There is other evidence in Rousseau’s texts that cast doubt that early humans considered themselves first and foremost as individuals who competed for favorable recognition. In the First Discourse, he complains that communal identities of religion and nationality have been supplanted by individual identities based on talent: “we have Physicists, Geometricians, Chemists, Astronomers, Poets, Musicians, Painters; we no longer have citizens.”34 He likewise fumes that the new men of letters “smile disdainfully at old-fashioned words as Fatherland and religion.”35 So, before writing word one of the Second Discourse, Rousseau pines for an earlier age in which individual identity and individual achievement was less socially important—an age that occurs well after the “competition for esteem” is supposed to have taken place.

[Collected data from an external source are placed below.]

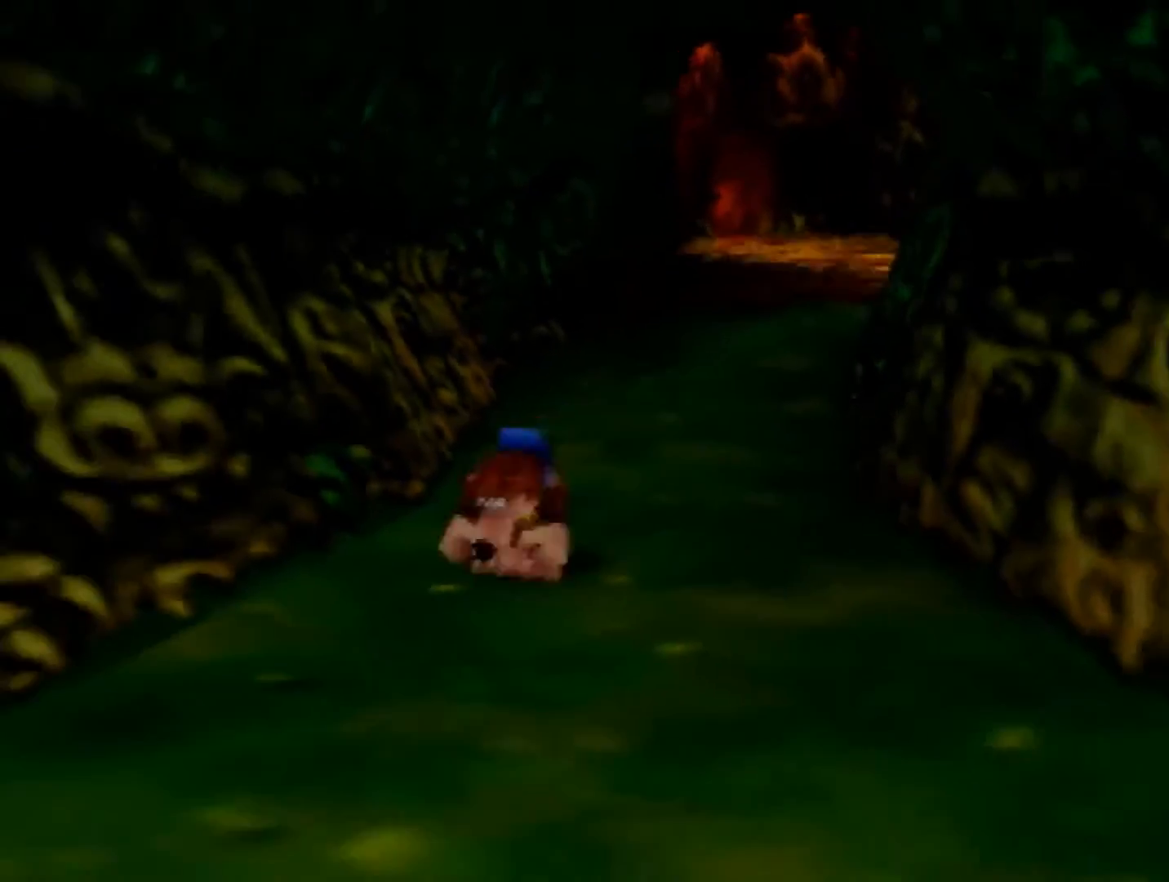
{"buttons": [], "left_stick": "down-left", "events": [[40, "A", "down"], [120, "A", "up"], [400, "B", "down"], [480, "B", "up"]]}
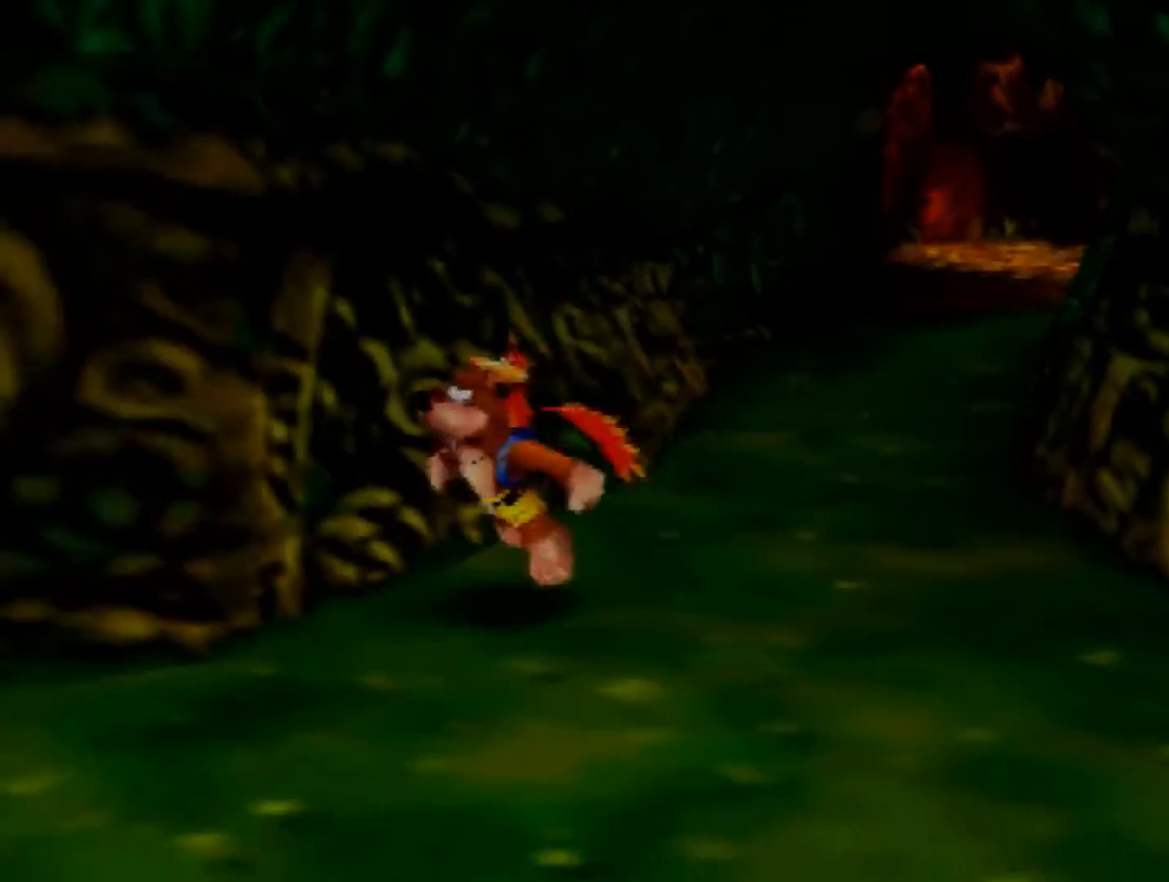
{"buttons": [], "left_stick": "left", "events": [[80, "B", "down"], [160, "B", "up"], [160, "left_stick", "left"], [320, "B", "down"], [400, "B", "up"], [440, "B", "down"], [520, "B", "up"]]}
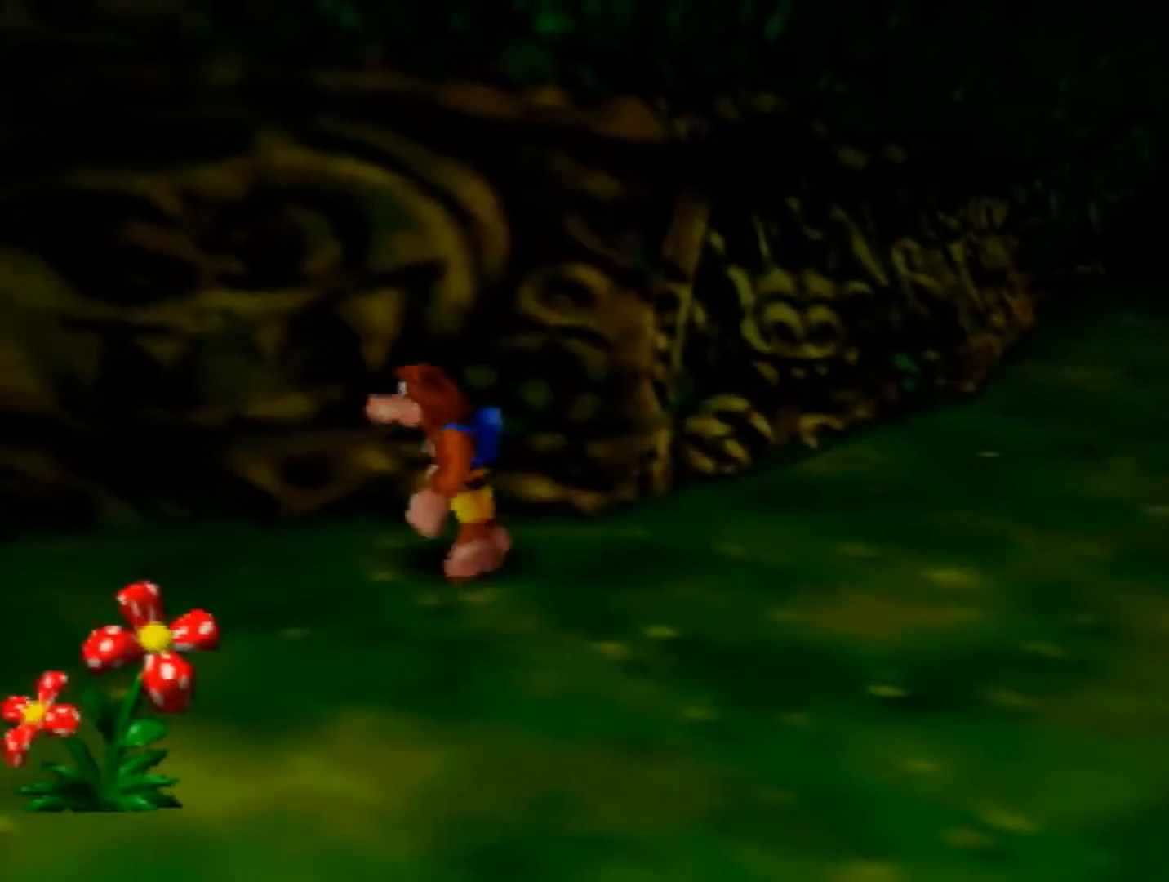
{"buttons": [], "left_stick": "up-left", "events": [[40, "B", "down"], [160, "left_stick", "up-left"], [200, "B", "up"], [400, "A", "down"], [480, "A", "up"]]}
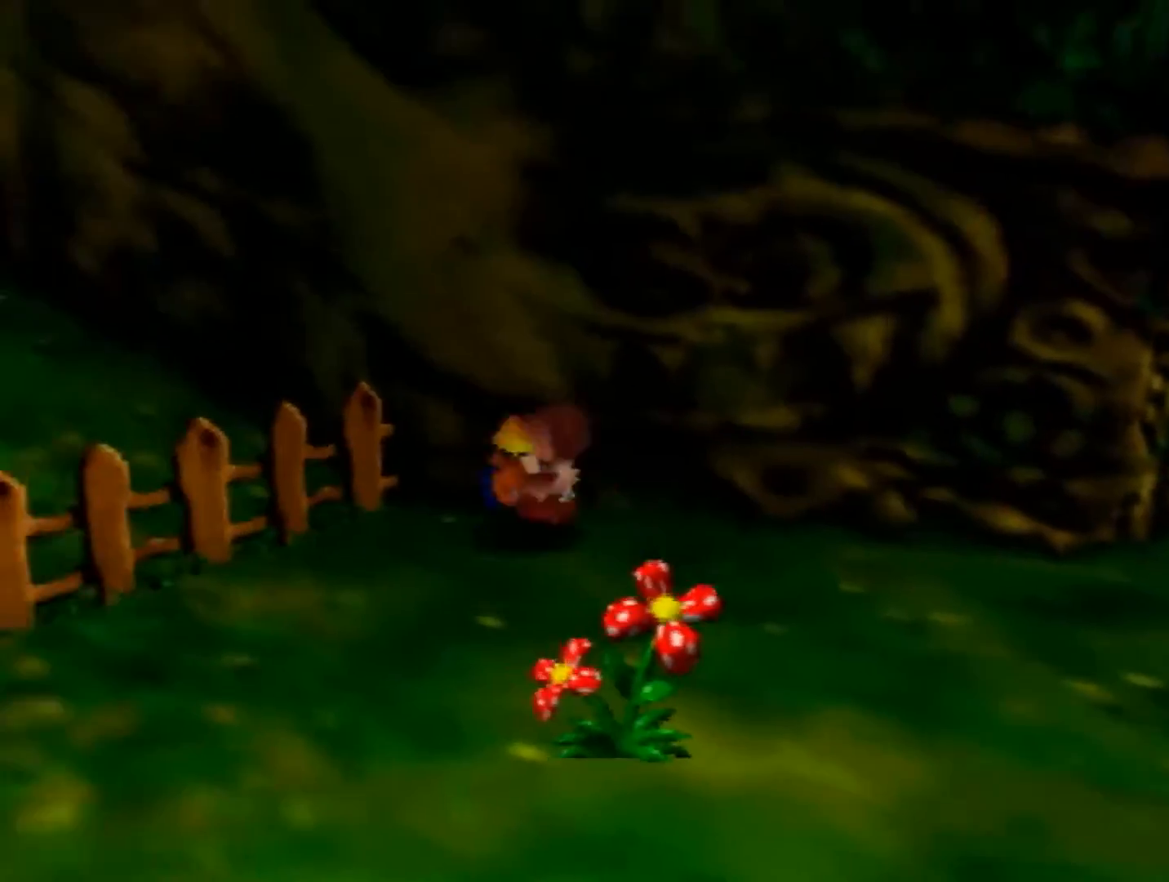
{"buttons": [], "left_stick": "up-left", "events": [[120, "A", "down"], [160, "A", "up"], [280, "B", "down"], [400, "B", "up"], [480, "B", "down"], [520, "B", "up"]]}
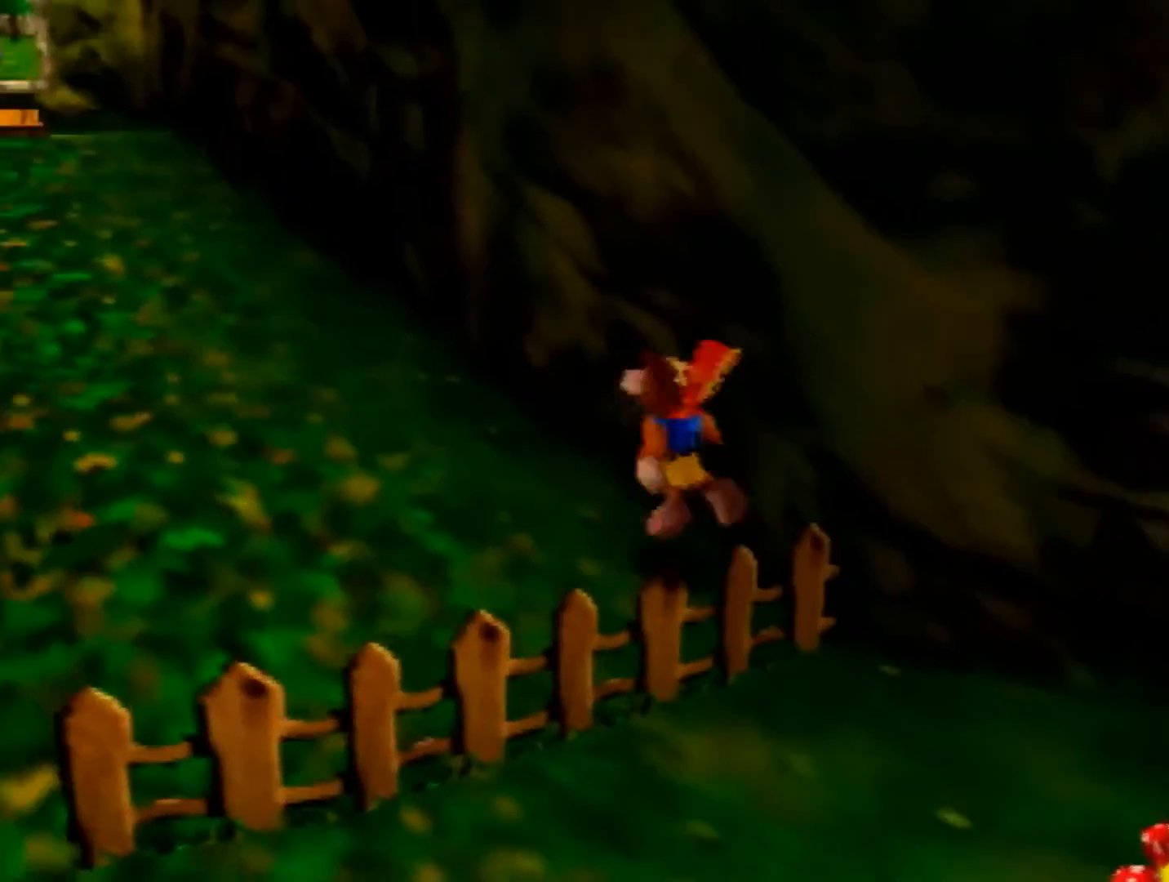
{"buttons": ["B"], "left_stick": "up-left", "events": [[120, "B", "down"], [200, "B", "up"], [280, "B", "down"], [400, "B", "up"], [440, "B", "down"]]}
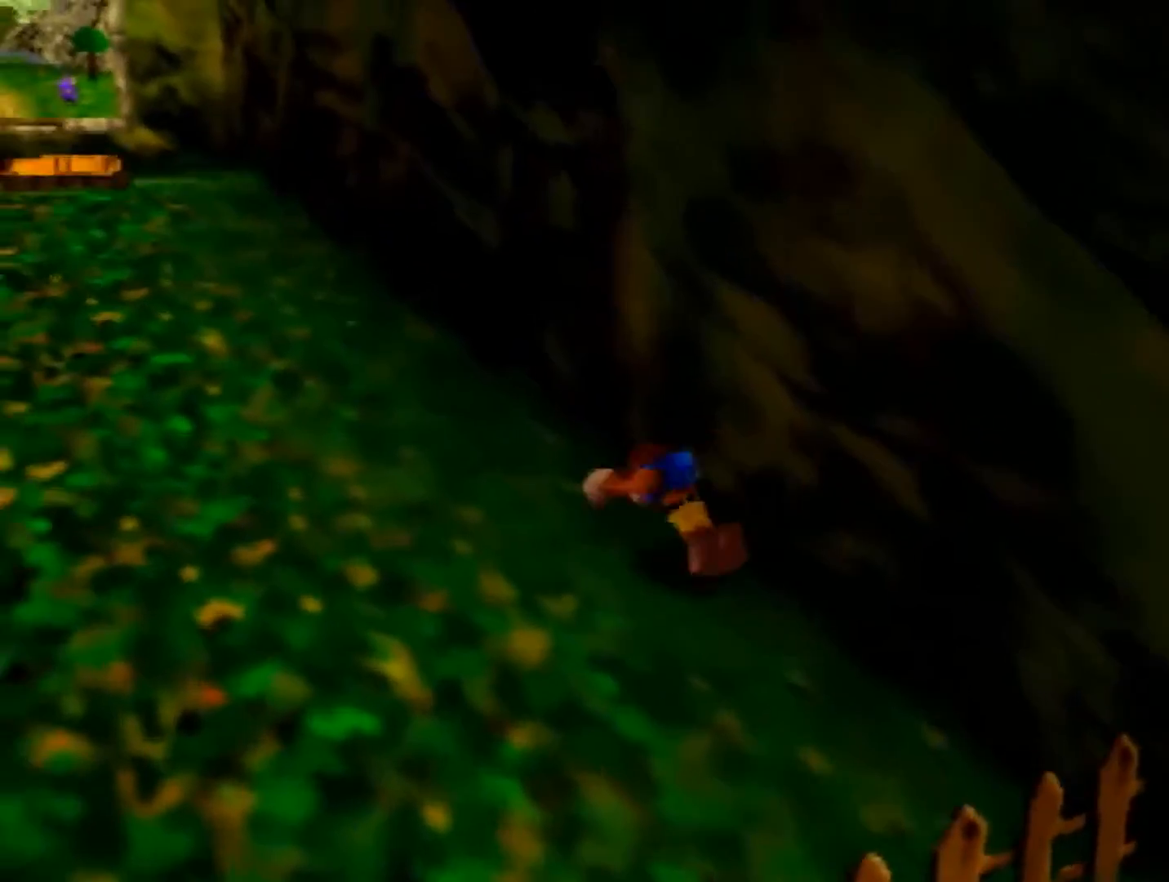
{"buttons": ["A"], "left_stick": "up-left", "events": [[40, "B", "up"], [400, "A", "down"], [440, "A", "up"], [520, "A", "down"]]}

That Rousseau introduces too many cognitive and cultural developments in his anthropology of the earliest moments of organized social living suggests that his concern is not merely describing the psychological processes of the mind but a specific form of consciousness he found in the eighteenth century Enlightenment. The rise of commerce was accompanied by the rise of individuality. People had more specialized roles in society, and had cognitively developed to the point that allowed natural inequality to both develop and become socially important. These changes compelled people to care exclusively about their role in the group, and not the group itself. For Rousseau, however, making the individual the center of conscious life had considerable psychic costs. People turned their back on their most endearing relationships such as family and community, and suffered from a whole new set of painful emotions. Individuality can be a tremendous burden.
The Solutions to Amour-Propre and the Minimalization of the Self

Rousseau’s uneasiness with excessive individuality is also reflected in his solutions to the problem of amour-propre. Both Emile’s education and the general will are designed to diminish the social importance of individual identity and elevate communal identities. With regard to Emile, when his sexual desires develop and he must enter the world of men, Rousseau outlines means by which his tutor can steer him away from appetites for superiority and celebrity. Sexuality, he argues, can be redirected into healthier outlets, i.e., friendship and love of humanity itself. Thankfully, by nature, sexual desire first encourages humans to seek out tenderness rather than lust. Such affection, Rousseau argues, can be extended to the whole of humanity through the power of empathy. Emile will identify with his species through shared vulnerabilities and misery: “it is man’s weakness which makes him sociable; it is our common miseries which turn out hearts to humanity.”36 When people witness someone happier or superior, they become envious and jealous. Upon seeing someone suffer, they empathize, i.e. they put themselves in the other person’s shoes. So, through contemplating his own vulnerabilities, Emile will develop something resembling a species-consciousness. The motive here is still selfish—it is amour propre or self-love. But it is amour-propre in an extended sense. Emile privately reasons: “I am interested in him for love of myself.”37 So, through self-love, Emile paradoxically develops a collective consciousness and concern for his fellow humans.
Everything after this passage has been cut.